Often a landlord will produce their standard lease for a tenant's signature. The lease is usually twenty to thirty pages long with terms that are often unfamiliar to the tenant. In most cases, the tenant executes the lease and has no idea what they have given to the landlord.
The Subordination and Non-Disturbance Agreement is an example of terminology that may confuse the tenant and is generally overlooked. When a tenant and landlord execute a lease the lease may also be designed to protect other parties that have an interest in the real estate. Primarily the lender will require that the landlord protect the lender's interest and this is often done with a Subordination and Non-Disturbance Agreement.
The Subordination clause usually gives the tenant lease protection than the lender has. The lender's loan requires that the landlord prepares a lease that forces the tenants to subordinate the leasehold rights to the lender. In most cases, the landlord will not remove this language from the lease.

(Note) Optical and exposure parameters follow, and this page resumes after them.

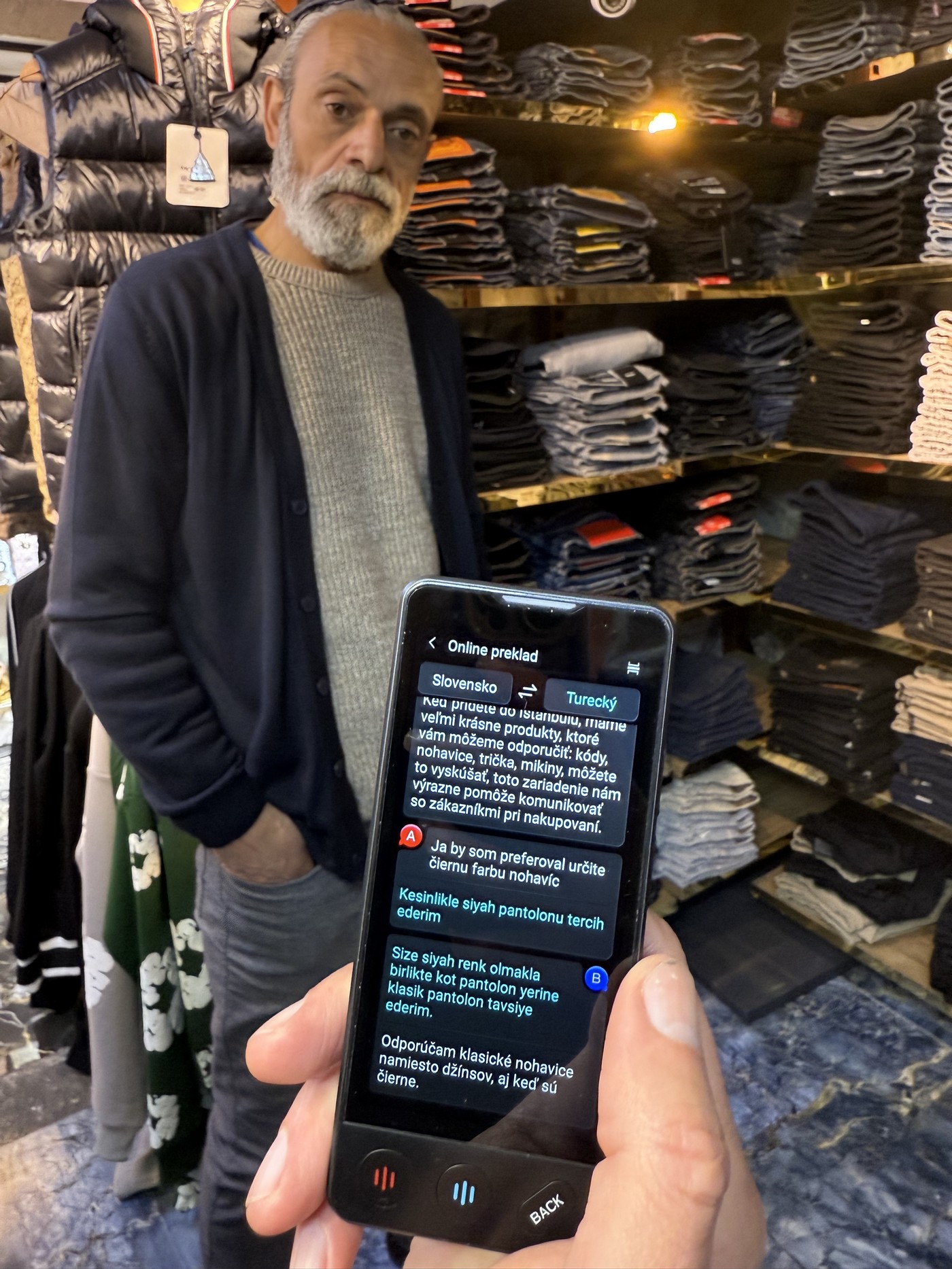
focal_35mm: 24
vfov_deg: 71.6
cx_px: 476
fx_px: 880
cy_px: 634
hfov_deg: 56.8
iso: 200
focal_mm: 2.22
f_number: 2.2
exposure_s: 1/50
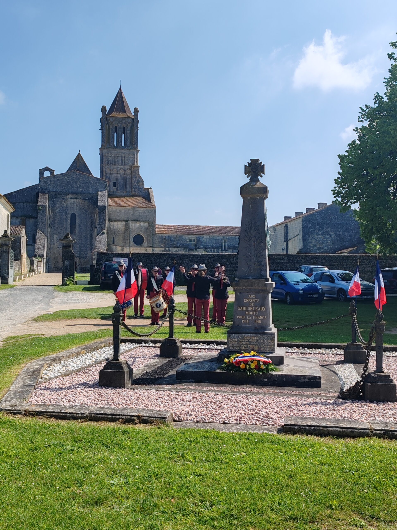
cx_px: 198
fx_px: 612
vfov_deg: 46.8
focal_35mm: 40
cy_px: 265
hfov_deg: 36.0
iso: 50
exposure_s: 1/800
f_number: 1.9
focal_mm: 6.12
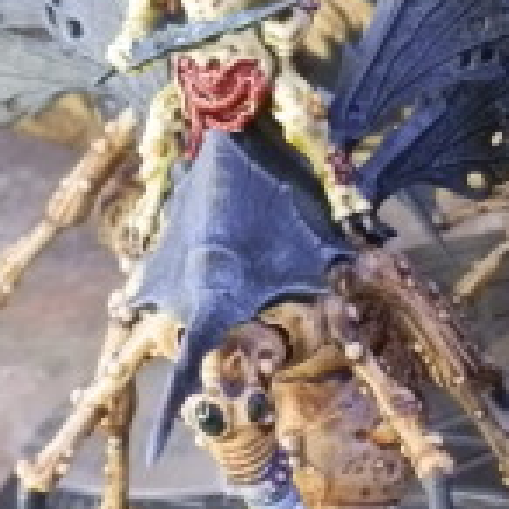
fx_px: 1514
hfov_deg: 17.3
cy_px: 202
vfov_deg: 19.1
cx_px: 753
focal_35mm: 91
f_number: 3.1
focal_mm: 5
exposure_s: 1/80
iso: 400
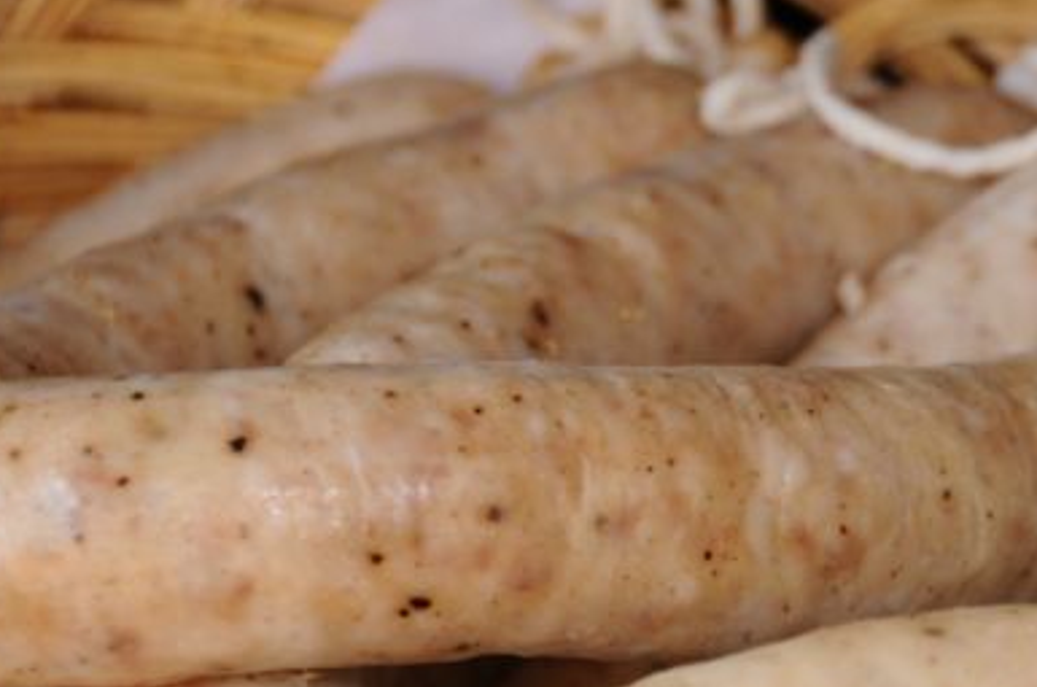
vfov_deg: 5.8
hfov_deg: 8.8
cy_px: 564
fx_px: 6728
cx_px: 954
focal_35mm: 234
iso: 200
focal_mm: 75
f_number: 5
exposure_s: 1/200
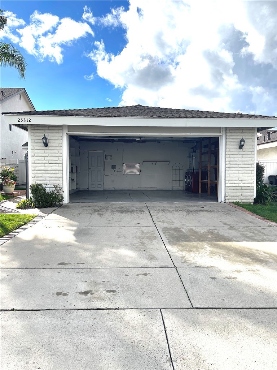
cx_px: 138
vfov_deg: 69.4
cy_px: 185
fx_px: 267
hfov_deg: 54.9
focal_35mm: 25
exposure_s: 1/5128
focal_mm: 5.1
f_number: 1.6
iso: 32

A workaround that can lessen the blow is to insert a Non-Disturbance Agreement into the lease. This clause will acknowledge the lender's subordination rights however it also requires the lender to honor the tenant's leasehold rights.
The best way to accomplish this goal is to address it in the lease but to also ask the lender to execute a separate Non-Disturbance Agreement that is attached as an exhibit to the lease.
All of these actions require the assistance and guidance of a qualified attorney. Make certain that your attorney practices real estate law and is familiar with local real estate practices.